• _Exercise description_
Look below for the line with "vfov_deg: 17.6", then give it again exactly, along with every line that comes after it, the final line included.

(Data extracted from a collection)
= Beginning of Section =

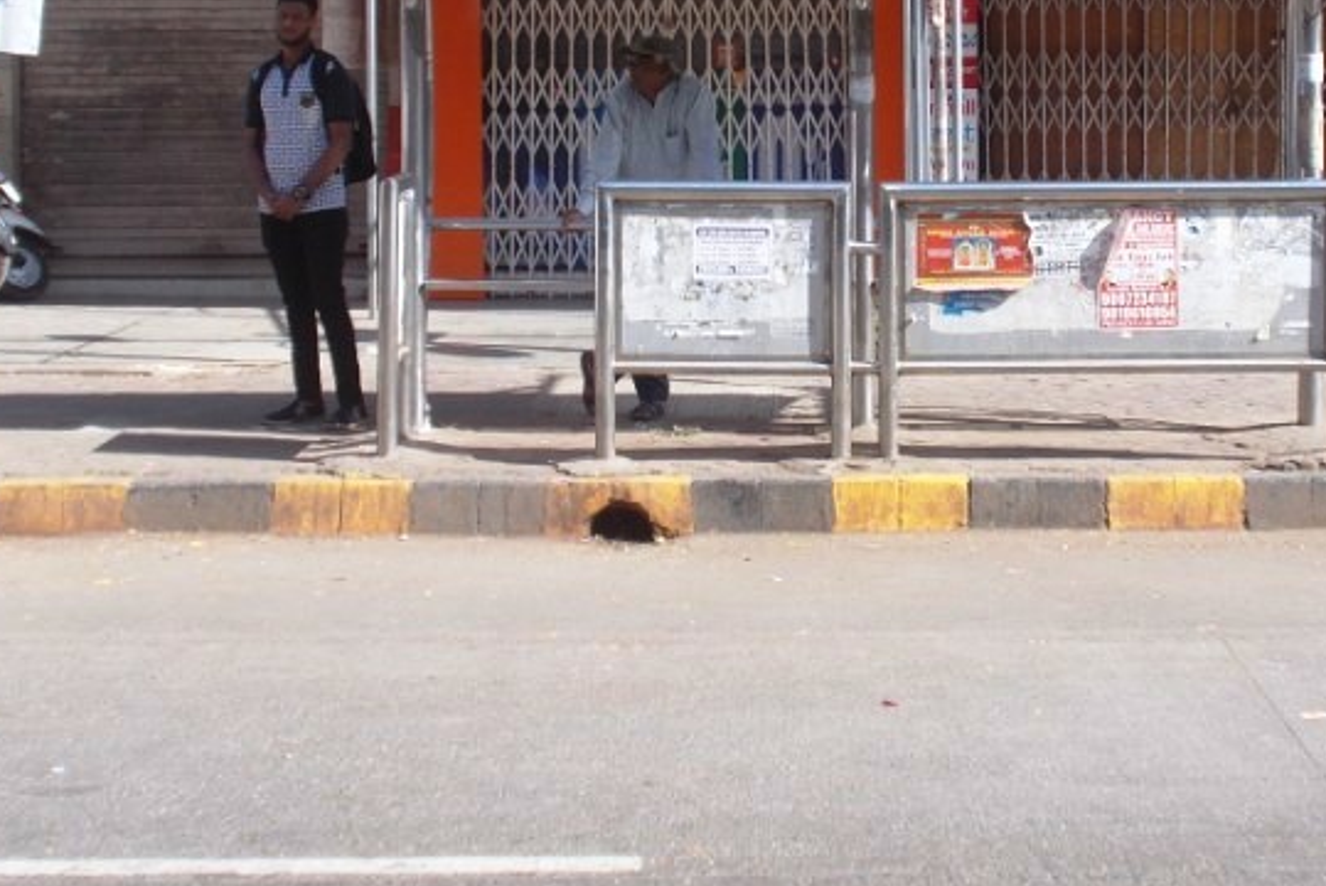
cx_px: 832
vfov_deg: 17.6
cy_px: 148
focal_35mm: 77
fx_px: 2838
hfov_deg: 26.2
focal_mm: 6.9
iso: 80
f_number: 3.9
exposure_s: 1/320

= End of Section =

• _Solution to the problem_
vfov_deg: 17.6
cy_px: 148
focal_35mm: 77
fx_px: 2838
hfov_deg: 26.2
focal_mm: 6.9
iso: 80
f_number: 3.9
exposure_s: 1/320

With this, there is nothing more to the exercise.